Variable | Model1 | | Model2 | | Model3 | |
OR(95%CI) | P-value | ORβ(95%CI) | P-value | ORβ(95%CI) | P-value |
PIR | Continuous | 0.95(0.86,1.04) | 0.24 | 0.91(0.83,1.00) | 0.05 | 0.91(0.83,1.00) | 0.04 |
Q1 | Reference |
Q2 | 0.86(0.55,1.36) | 0.51 | 0.79(0.49,1.25) | 0.29 | 0.81(0.49,1.33) | 0.36 |
Q3 | 0.83(0.51,1.35) | 0.44 | 0.73(0.44,1.20) | 0.19 | 0.75(0.44,1.29) | 0.26 |
Q4 | 0.81(0.54,1.21) | 0.28 | 0.68(0.46,1.01) | 0.06 | 0.68(0.44,1.06) | 0.08 |
Log-Energy | Continuous | 1.13(0.70,1.85) | 0.60 | 1.09(0.65,1.84) | 0.72 | 1.04(0.61,1.80) | 0.87 |
Q1 | Reference |
Q2 | 1.20(0.82,1.75) | 0.33 | 1.20(0.82,1.76) | 0.33 | 1.19(0.79,1.79) | 0.35 |
Q3 | 1.01(0.65,1.59) | 0.95 | 1.00(0.63,1.59) | 0.99 | 1.00(0.60,1.65) | 0.99 |
Q4 | 1.13(0.71,1.81) | 0.58 | 1.10(0.68,1.78) | 0.68 | 1.04(0.62,1.76) | 0.85 |
Table.7 Association between PIR and Energy levels and cancer risk.
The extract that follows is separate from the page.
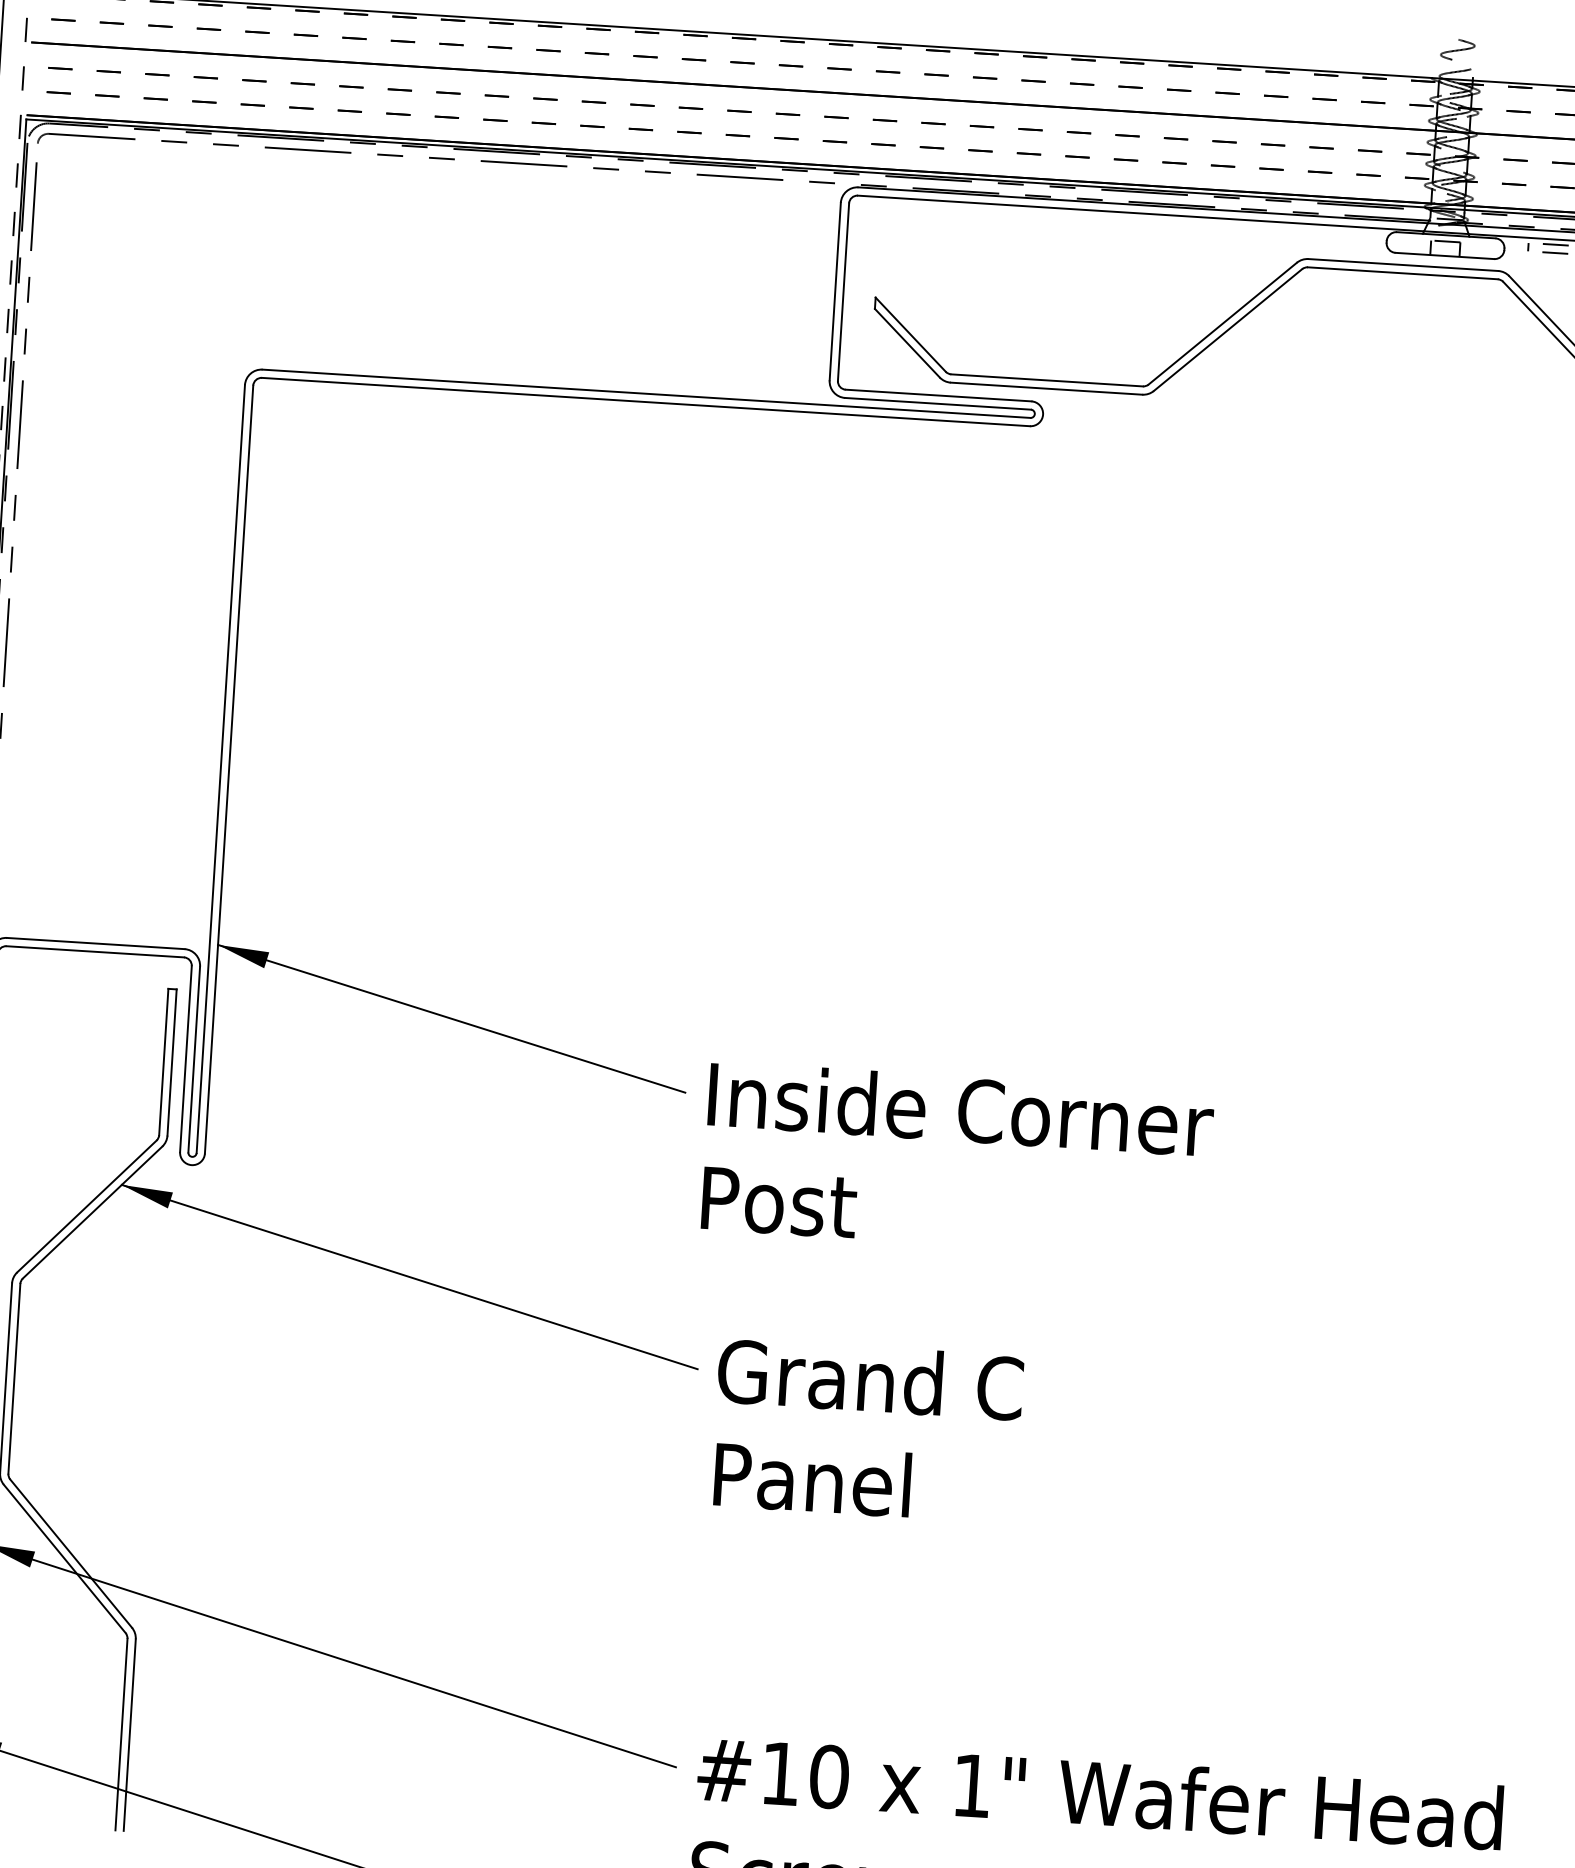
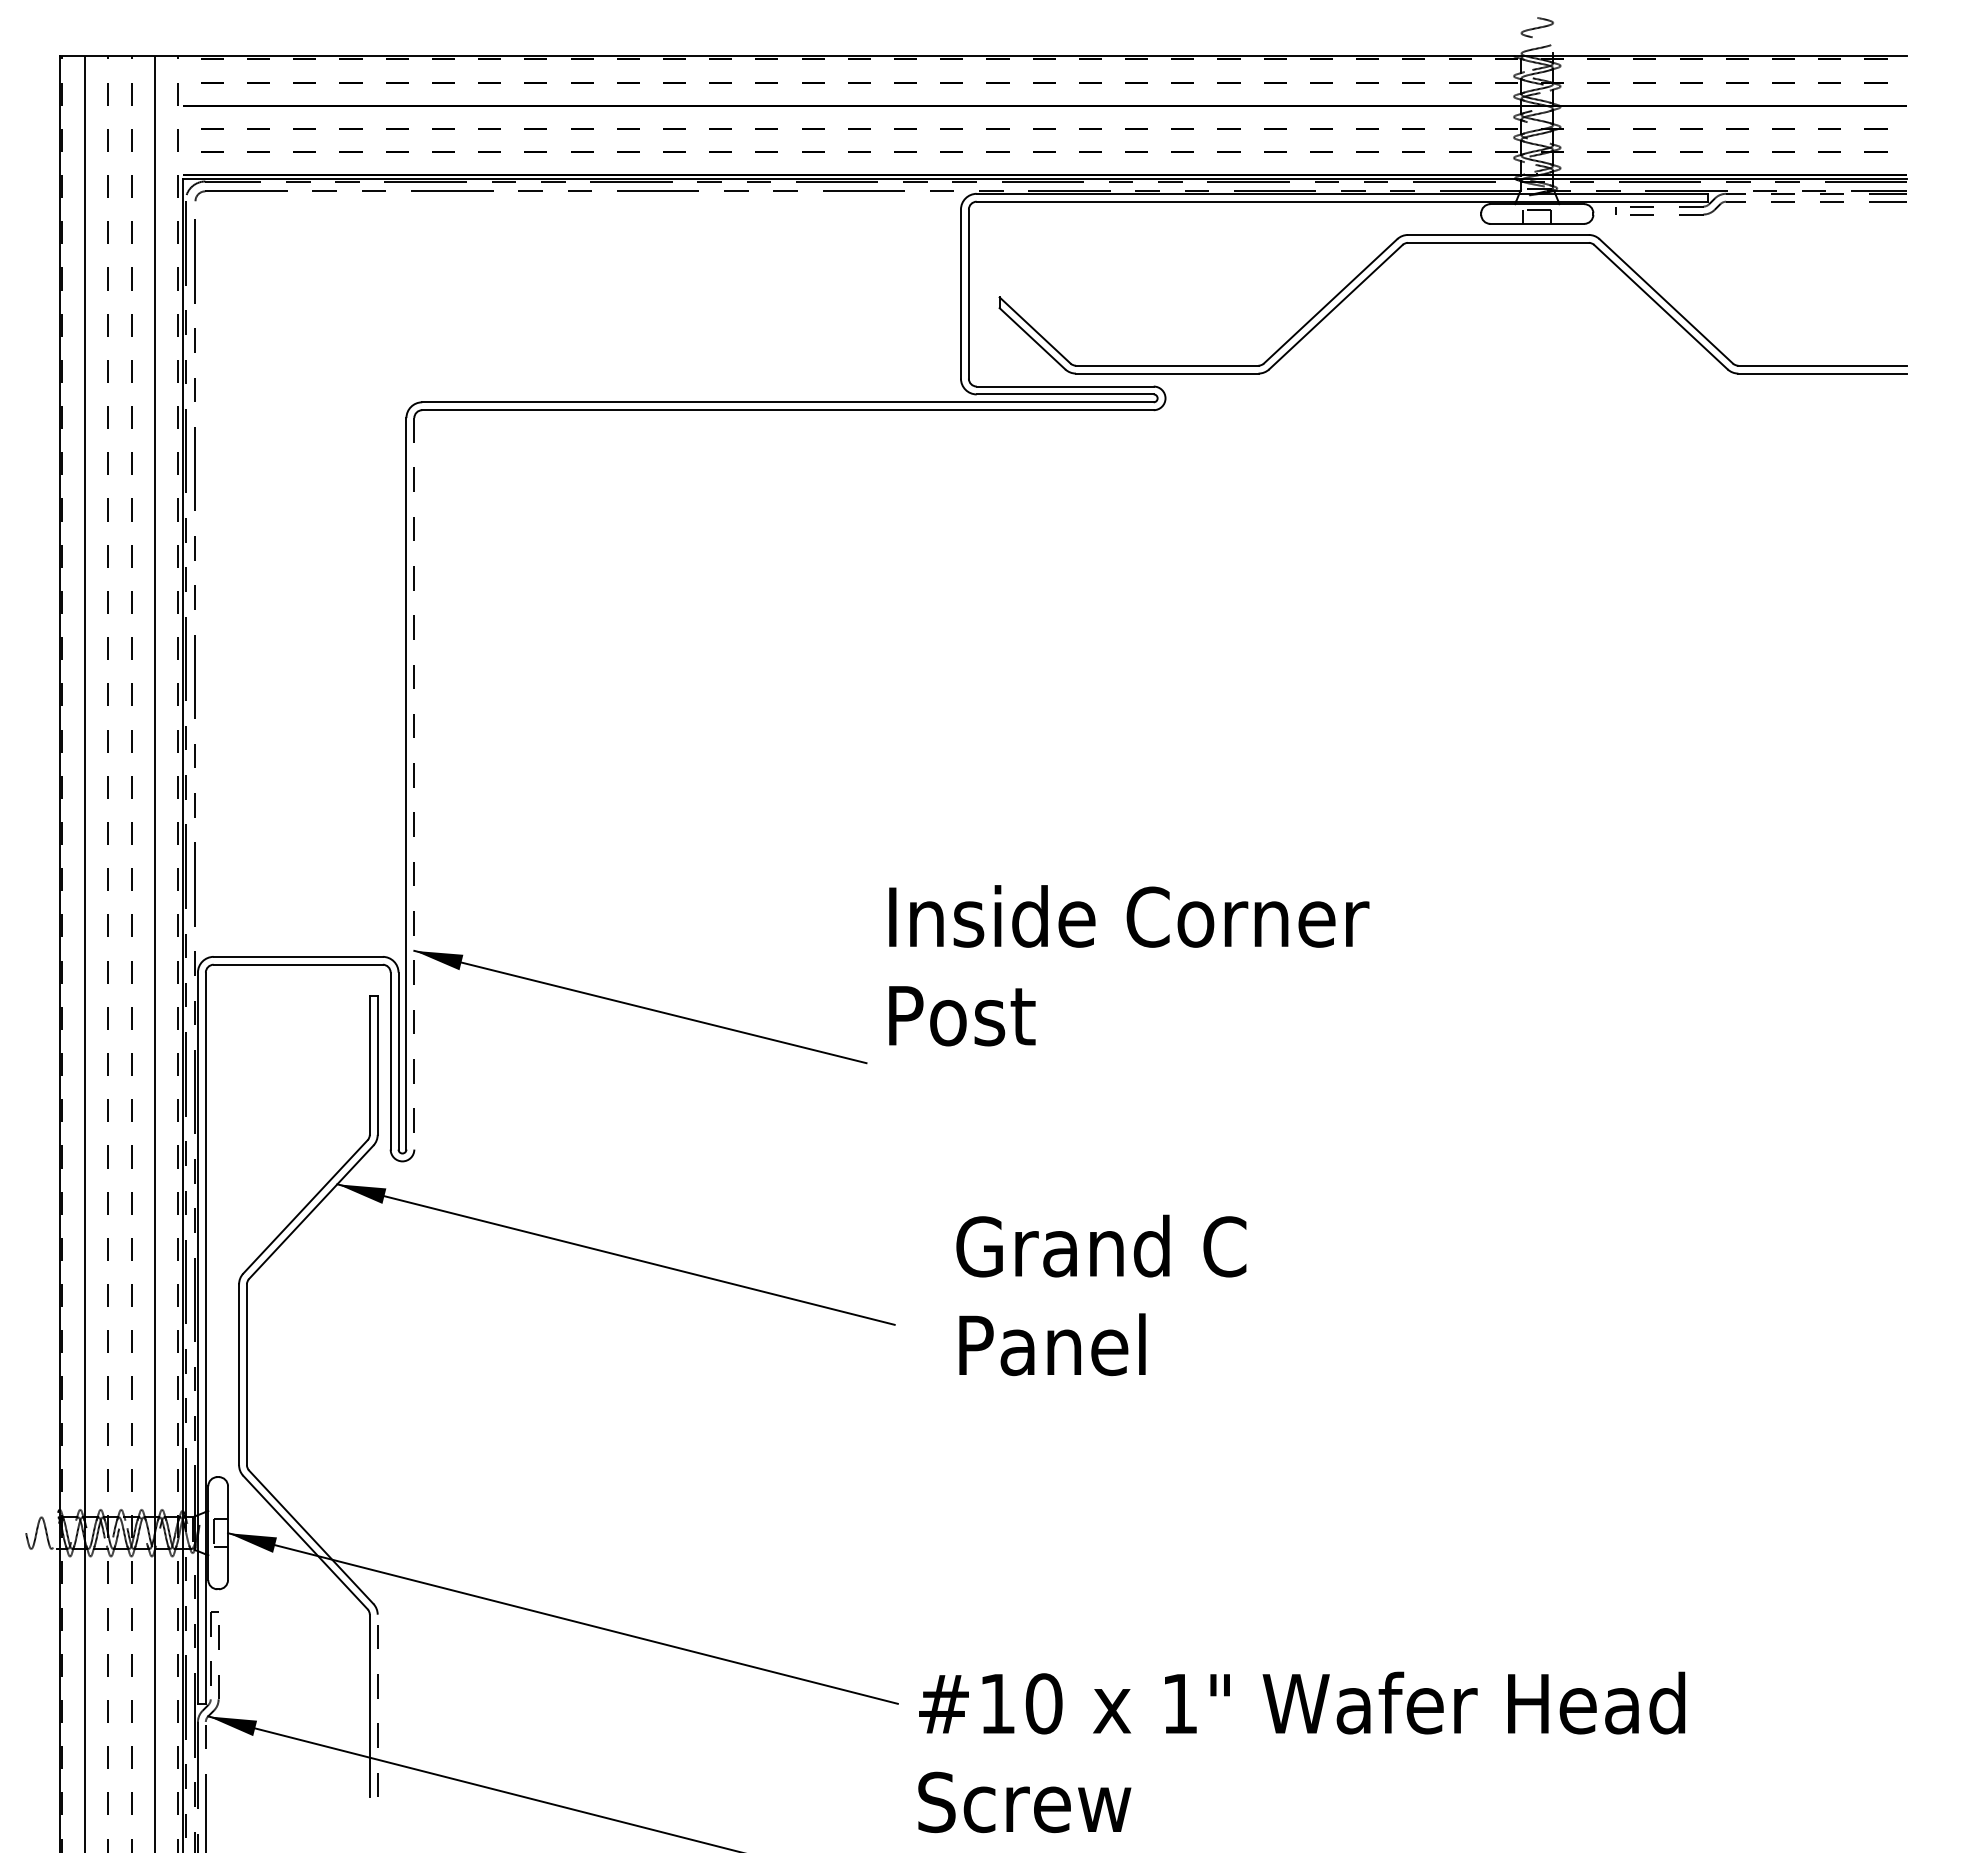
line: (229, 769) -> (414, 783), solid -> dashed
text: (958, 1160) -> (1129, 965), moved
text: (867, 1431) -> (1101, 1295), moved
line: (129, 1734) -> (377, 1705), solid -> dashed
Outcomes | Model1 | | Model2 | | Model3 | |
β(95%CI) | P-value | β(95%CI) | P-value | β(95%CI) | P-value |
PIR | Continuous | 0.01(-0.11,0.13) | 0.86 | -0.02(-0.12, 0.09) | 0.77 | -0.02(-0.12, 0.07) | 0.59 |
Q1 | Reference |
Q2 | 0.03(-0.17, 0.23) | 0.77 | -0.01(-0.22, 0.20) | 0.92 | -0.01(-0.21, 0.19) | 0.90 |
Q3 | 0.12(-0.04, 0.28) | 0.15 | 0.11(-0.07, 0.28) | 0.23 | 0.07(-0.11, 0.26) | 0.40 |
Q4 | -0.18(-0.36,-0.01) | 0.04 | -0.17(-0.34, 0.00) | 0.05 | -0.17(-0.35, 0.01) | 0.06 |
Log-Energy | Continuous | -0.01(-0.05, 0.02) | 0.41 | -0.02(-0.05, 0.02) | 0.36 | -0.02(-0.06, 0.02) | 0.23 |
Q1 | Reference |
Q2 | 0.02(-0.03, 0.07) | 0.39 | 0.02(-0.03, 0.06) | 0.48 | 0.01(-0.04, 0.07) | 0.55 |
Q3 | 0.04(-0.01, 0.08) | 0.09 | 0.03(-0.01, 0.08) | 0.11 | 0.03(-0.02, 0.08) | 0.22 |
Q4 | -0.02(-0.08, 0.04) | 0.51 | -0.02(-0.08, 0.04) | 0.49 | -0.03(-0.10, 0.04) | 0.36 |
The results of the mediation analysis were shown in Fig. 5. After adjusting for all covariates, we did not find a significant mediating effect of the two between testosterone levels and cancer prevalence. Association between testosterone and cancer risk mediated by PIR (IE=-6.46e-04, P = 0.54;DE=-8.18e-02, P < 0.01). Association between testosterone and cancer risk mediated by Energy (IE=-5.45e-04, P = 0.89;DE=-8.08e-02, P < 0.01).